Forgive me for the ignorance, but can a refined training model be a specific codebase, after say training on all standard docs for the language, and 3rd party libs, and so on.
I have no formal idea how this is done, but my assumption is that "something like that" should work.
Refined training is usually updating the weights of usually what's called a foundational model with well structured and numerous data. It's very expensive and can disrupt the usefulness of having all the generalizations baked in from training data [1].
While LLMs can generate text based on a wide range of inputs, they're not designed to retrieve specific pieces of information in the same way that a database or a search engine would. But I do think they hold a lot of promise in reasoning.
Small corollary: LLMs do not know a head of time what they are generating. Secondly, they use the input from you and itself to drive the next message.
This sets us up for a strategy called in-context learning [1]. We take advantage of the above corollary and prime the model with context to drive the next message. In your case, a query about some specific code base with knowledge about standard docs etc.
Only there is a big problem, context sizes. Damn. 4k tokens?
We can be clever about this but there is still a lot of work and research needed. We can take all that code and standard docs and create embeddings of them [2]. Embeddings are mathematical representations of words or phrases that capture some of their semantic meaning. Basically the state of a trained neural network given inputs.
This will allow us to group similar words and concepts together closer in what is called a vector space. We can then do the same for our query and iterate over each pair finding the top-k or whatever most similar pairs. Many ways to find the most similar pairs but what's nice is cosine similarity search. Basically a fancy dot product of the pairs with a higher score indicating greater similarity. This will allow us to prime our model with the most "relevant" information to deal with the context limit. We can hope that the LLM would reason about the information just right and voila.
So yeah basically create a fancy information retrieval system that picks the most relevant information to give your model to reason about (basically this [3]). That and while also skirting around the context limitations and not overfitting and narrowing the training information that allow them to reason (controversial).

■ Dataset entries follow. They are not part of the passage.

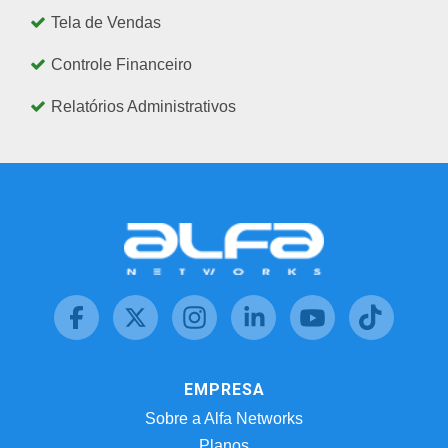
Tela de Vendas
Controle Financeiro
Relatórios Administrativos
EMPRESA
Sobre a Alfa Networks
Planos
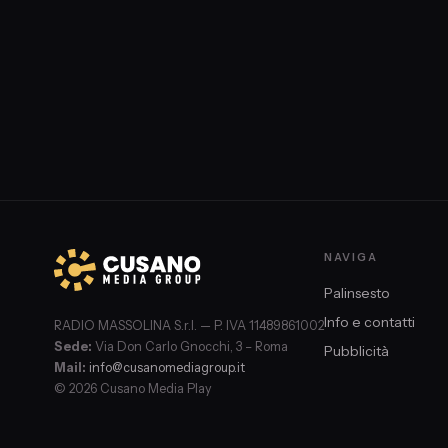
NAVIGA
Palinsesto
Info e contatti
RADIO MASSOLINA S.r.l. — P. IVA 11489861002
Sede:
Via Don Carlo Gnocchi, 3 – Roma
Pubblicità
Mail:
info@cusanomediagroup.it
© 2026 Cusano Media Play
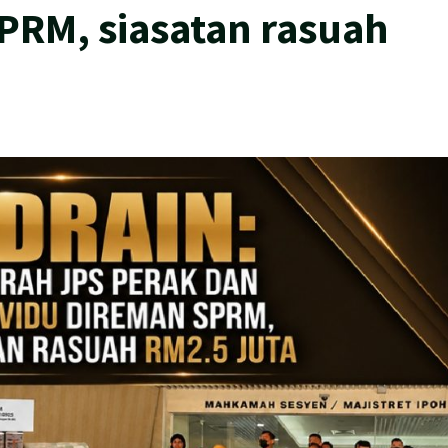
PRM, siasatan rasuah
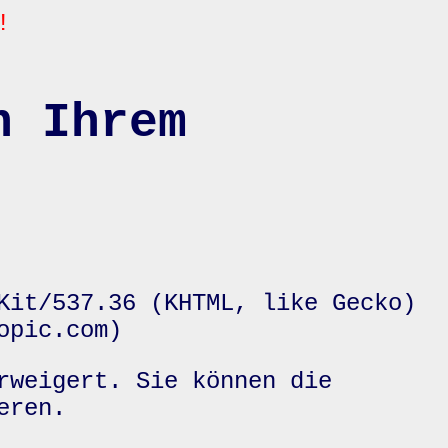
!
n Ihrem
Kit/537.36 (KHTML, like Gecko)
opic.com)
rweigert. Sie können die
eren.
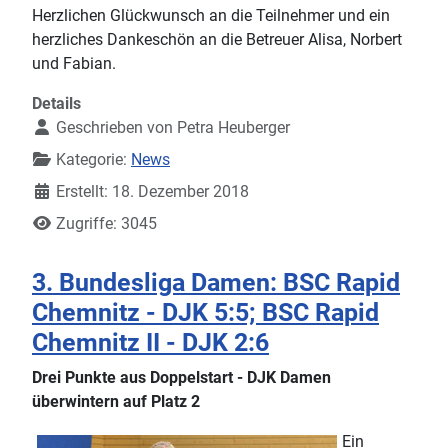
Herzlichen Glückwunsch an die Teilnehmer und ein
herzliches Dankeschön an die Betreuer Alisa, Norbert
und Fabian.
Details
Geschrieben von
Petra Heuberger
Kategorie:
News
Erstellt: 18. Dezember 2018
Zugriffe: 3045
3. Bundesliga Damen: BSC Rapid
Chemnitz - DJK 5:5; BSC Rapid
Chemnitz II - DJK 2:6
Drei Punkte aus Doppelstart - DJK Damen
überwintern auf Platz 2
Ein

Has anyone actually used this? I poked around and it's so poorly documented that I don't see how one can readily, short of trying to go through the code, understand how to do a minimal run.
I've used it with llama.cpp; results are not great, but not entirely terrible (I'd say somewhere between GPT-2 and GPT-3). Still, totally free and open source is great and I'm looking forward to more development from them (and others building on top like an RLHF / alpaca / chat kind of thing).

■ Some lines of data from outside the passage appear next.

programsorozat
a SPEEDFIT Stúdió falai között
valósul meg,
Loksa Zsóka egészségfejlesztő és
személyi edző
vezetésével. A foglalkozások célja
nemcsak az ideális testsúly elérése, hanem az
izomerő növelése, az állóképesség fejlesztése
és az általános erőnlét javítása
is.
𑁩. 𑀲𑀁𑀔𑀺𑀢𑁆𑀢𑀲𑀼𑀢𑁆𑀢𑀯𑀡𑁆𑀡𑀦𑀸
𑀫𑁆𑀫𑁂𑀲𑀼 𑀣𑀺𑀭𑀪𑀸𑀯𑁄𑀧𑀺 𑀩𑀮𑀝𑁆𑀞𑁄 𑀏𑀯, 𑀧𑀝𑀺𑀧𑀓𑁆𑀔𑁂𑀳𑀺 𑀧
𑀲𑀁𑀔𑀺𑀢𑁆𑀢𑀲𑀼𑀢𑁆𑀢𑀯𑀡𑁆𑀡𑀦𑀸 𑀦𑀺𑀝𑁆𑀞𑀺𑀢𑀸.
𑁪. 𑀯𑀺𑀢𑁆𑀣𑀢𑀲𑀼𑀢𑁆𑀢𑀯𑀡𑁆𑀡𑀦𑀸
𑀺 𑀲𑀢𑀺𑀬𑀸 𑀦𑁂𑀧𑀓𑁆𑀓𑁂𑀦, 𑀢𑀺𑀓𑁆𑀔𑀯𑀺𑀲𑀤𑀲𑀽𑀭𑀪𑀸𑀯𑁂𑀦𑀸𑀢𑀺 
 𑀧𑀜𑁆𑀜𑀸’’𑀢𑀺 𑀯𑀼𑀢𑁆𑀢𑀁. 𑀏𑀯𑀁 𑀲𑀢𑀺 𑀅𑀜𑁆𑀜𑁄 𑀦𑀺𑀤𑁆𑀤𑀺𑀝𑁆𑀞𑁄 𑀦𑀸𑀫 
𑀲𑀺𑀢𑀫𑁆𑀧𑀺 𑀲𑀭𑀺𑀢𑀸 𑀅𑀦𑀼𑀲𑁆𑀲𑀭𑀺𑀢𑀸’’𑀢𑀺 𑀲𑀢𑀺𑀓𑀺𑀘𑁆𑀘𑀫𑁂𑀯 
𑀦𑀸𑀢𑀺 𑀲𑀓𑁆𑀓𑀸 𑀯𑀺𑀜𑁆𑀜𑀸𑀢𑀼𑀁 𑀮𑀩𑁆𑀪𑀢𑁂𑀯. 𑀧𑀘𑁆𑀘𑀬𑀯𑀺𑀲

Thanks for answering! In my skim of the thread I only saw people mention trying it with llama.cpp. I tried to get his EasyML framework going but could not figure out the parameters I needed. Definitely agree it's great to see real open source models being built.

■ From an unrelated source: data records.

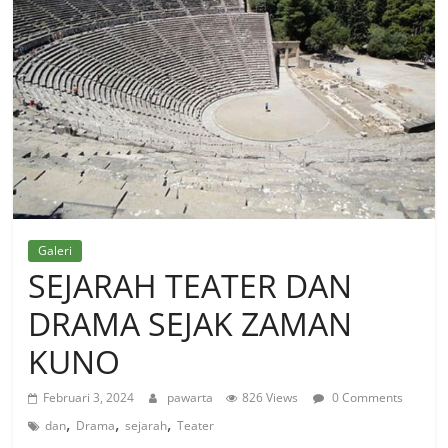
Galeri
SEJARAH TEATER DAN
DRAMA SEJAK ZAMAN
KUNO
Februari 3, 2024
pawarta
826 Views
0 Comments
,
,
,
dan
Drama
sejarah
Teater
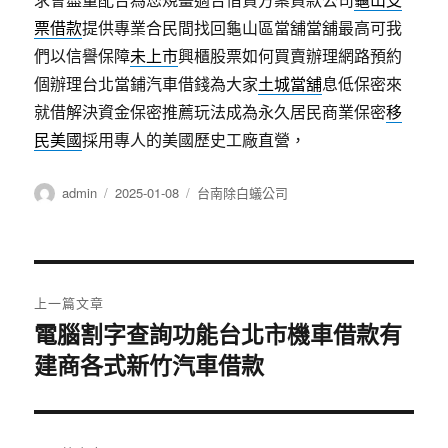
票借款
提供專業合民間找回龜山區當舖當舖最高可我
們以信譽保障
未上市
興櫃股票如何買賣辦理網路預約
個辦理台北當鋪汽車借錢為大家
土城當舖
息低保密來
就借解決資金保密推薦玩法成為永久居民商業保密
移
民美國
採用專人的美國歷史工廠直營，
作
發
分
admin
2025-01-08
台南除白蟻公司
者
佈
類
日
期:
文
上一篇文章
章
電腦割字查詢功能台北市機車借款有
上
建商各式新竹汽車借款
一
導
篇
覽
文
章:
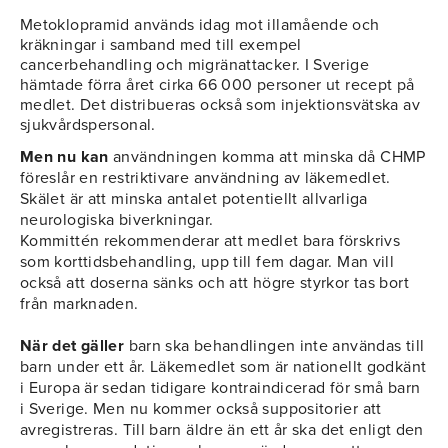
Metoklopramid används idag mot illamående och
kräkningar i samband med till exempel
cancerbehandling och migränattacker. I Sverige
hämtade förra året cirka 66 000 personer ut recept på
medlet. Det distribueras också som injektionsvätska av
sjukvårdspersonal.
Men nu kan
användningen komma att minska då CHMP
föreslår en restriktivare användning av läkemedlet.
Skälet är att minska antalet potentiellt allvarliga
neurologiska biverkningar.
Kommittén rekommenderar att medlet bara förskrivs
som korttidsbehandling, upp till fem dagar. Man vill
också att doserna sänks och att högre styrkor tas bort
från marknaden.
När det gäller
barn ska behandlingen inte användas till
barn under ett år. Läkemedlet som är nationellt godkänt
i Europa är sedan tidigare kontraindicerad för små barn
i Sverige. Men nu kommer också suppositorier att
avregistreras. Till barn äldre än ett år ska det enligt den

Actually, replication is very important. If no one can make new llamas, that would mean that facebook used some secret sauce in their training. Understanding publicly how to train these 'enhanced' models that shows performance of much greater models is a very strong motive.
And getting hid of the NC clause of the original llamas too, of course.
As of right now, there's trouble replicating the eval results of the paper, for example.
Yeah but that wasn't the reason, was it? They didn't do it because they wanted to replicate work, they did it because they didn't want the Meta lawyers to be big mad at them.